GoogleCloudDataproc/hadoop-connectors

Question: How to use gcs-connector on GKE with Workload Identity

aristapimenta opened this issue · 1 comments

Hi,

I'm currently using gcs-connector 2.2.7 on a GKE cluster with a static service account JSON key. I want to get rid of this static credential and start using Workload Identity.

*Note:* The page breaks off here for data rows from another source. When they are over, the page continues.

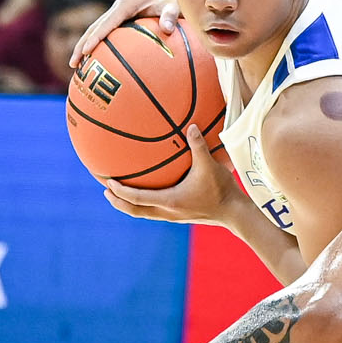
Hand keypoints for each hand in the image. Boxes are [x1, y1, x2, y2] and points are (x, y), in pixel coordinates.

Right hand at [70, 0, 177, 67]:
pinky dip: (96, 46)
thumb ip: (171, 16)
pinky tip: (94, 61)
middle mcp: (119, 7)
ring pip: (96, 30)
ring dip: (84, 46)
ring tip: (75, 66)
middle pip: (95, 27)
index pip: (107, 23)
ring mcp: (118, 13)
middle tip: (73, 64)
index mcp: (127, 4)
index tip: (86, 51)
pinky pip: (105, 33)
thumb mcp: (175, 5)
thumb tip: (167, 29)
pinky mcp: (121, 19)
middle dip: (82, 45)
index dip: (96, 37)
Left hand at [98, 124, 239, 223]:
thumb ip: (198, 146)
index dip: (120, 192)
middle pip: (135, 211)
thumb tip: (191, 126)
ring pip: (144, 214)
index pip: (137, 198)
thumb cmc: (222, 190)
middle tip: (106, 191)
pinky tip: (148, 194)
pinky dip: (145, 204)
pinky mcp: (180, 216)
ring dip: (129, 205)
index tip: (108, 183)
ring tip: (120, 195)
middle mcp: (168, 212)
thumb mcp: (209, 166)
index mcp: (169, 201)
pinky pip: (155, 211)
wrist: (235, 214)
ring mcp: (173, 216)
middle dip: (118, 202)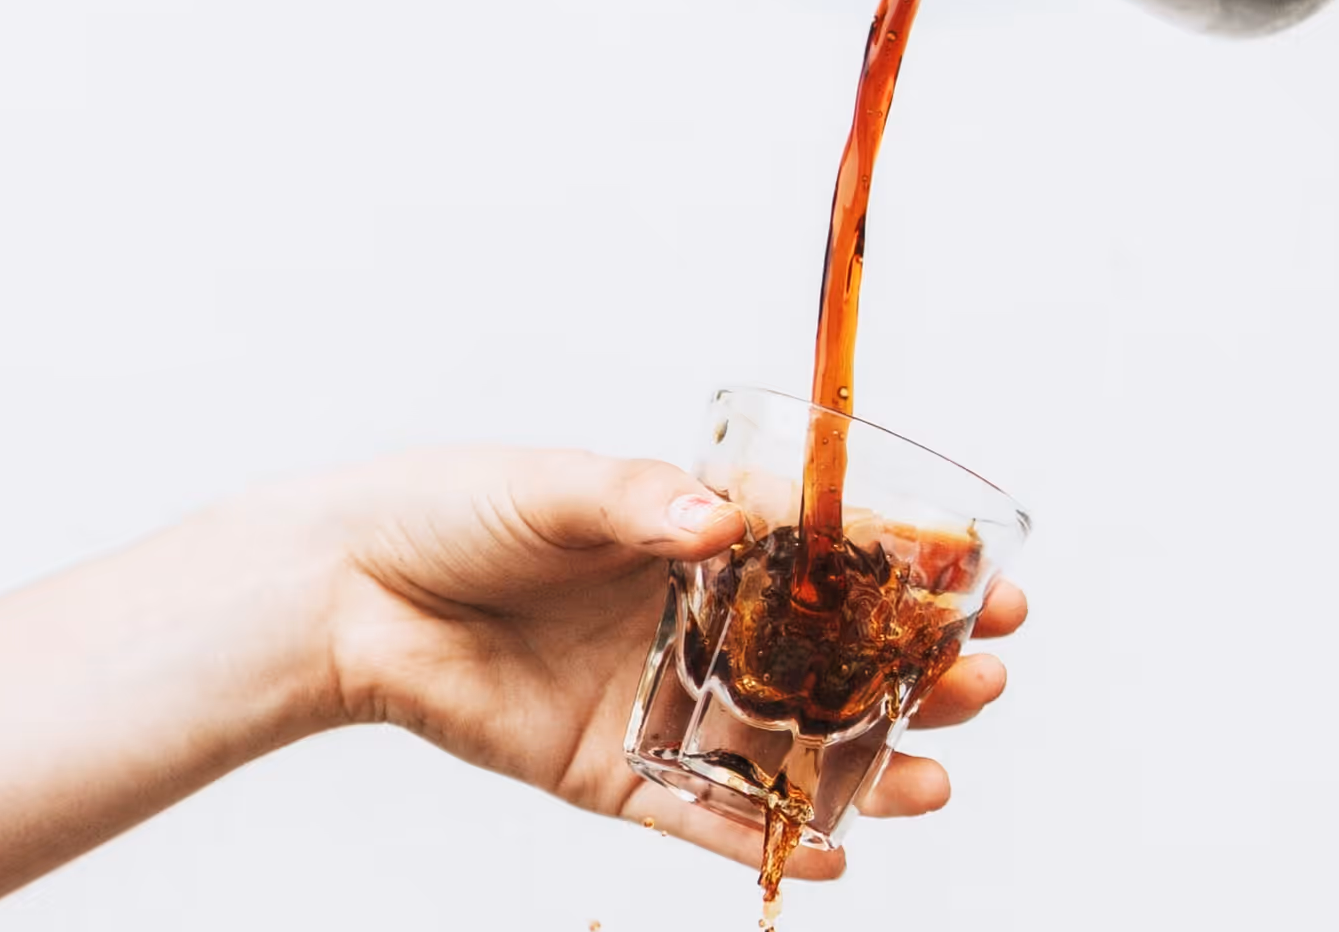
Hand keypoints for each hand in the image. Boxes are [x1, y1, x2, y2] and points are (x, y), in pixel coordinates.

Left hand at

I already use Workload Identity for many other applications in this cluster, so I'm sure that my attempt is configured correctly at least for the following items:

  1. The GCP SA has the required permissions on the bucket (because it works using the JSON key)
  2. The k8s SA has the workload identity user role on the GCP SA
  3. The k8s SA has the iam annotation with the GCP SA email
  4. The pod is configured to use this k8s SA
  5. On the same container where I run the gcs-connector I also run a Go binary that correctly authenticates via Workload Identity

I have tried to use a few different settings in core-site.xml to enable Workload Identity but all I'm getting are 403 errors:

  • google.cloud.auth.type with COMPUTE_ENGINE and APPLICATION_DEFAULT
  • fs.gs.auth.type with COMPUTE_ENGINE and APPLICATION_DEFAULT
  • Not specifying google.cloud.auth.type or fs.gs.auth.type hoping for the default to be the right one

I have also tried to use gcs-connector 2.2.15 instead of 2.2.7 but it doesn't help.

Appreciate any help. Is Workload Identity supported in the gcs-connector at all?

Seems like you just don't need to specify anything related to the Google Service Account for Workload Identity to work.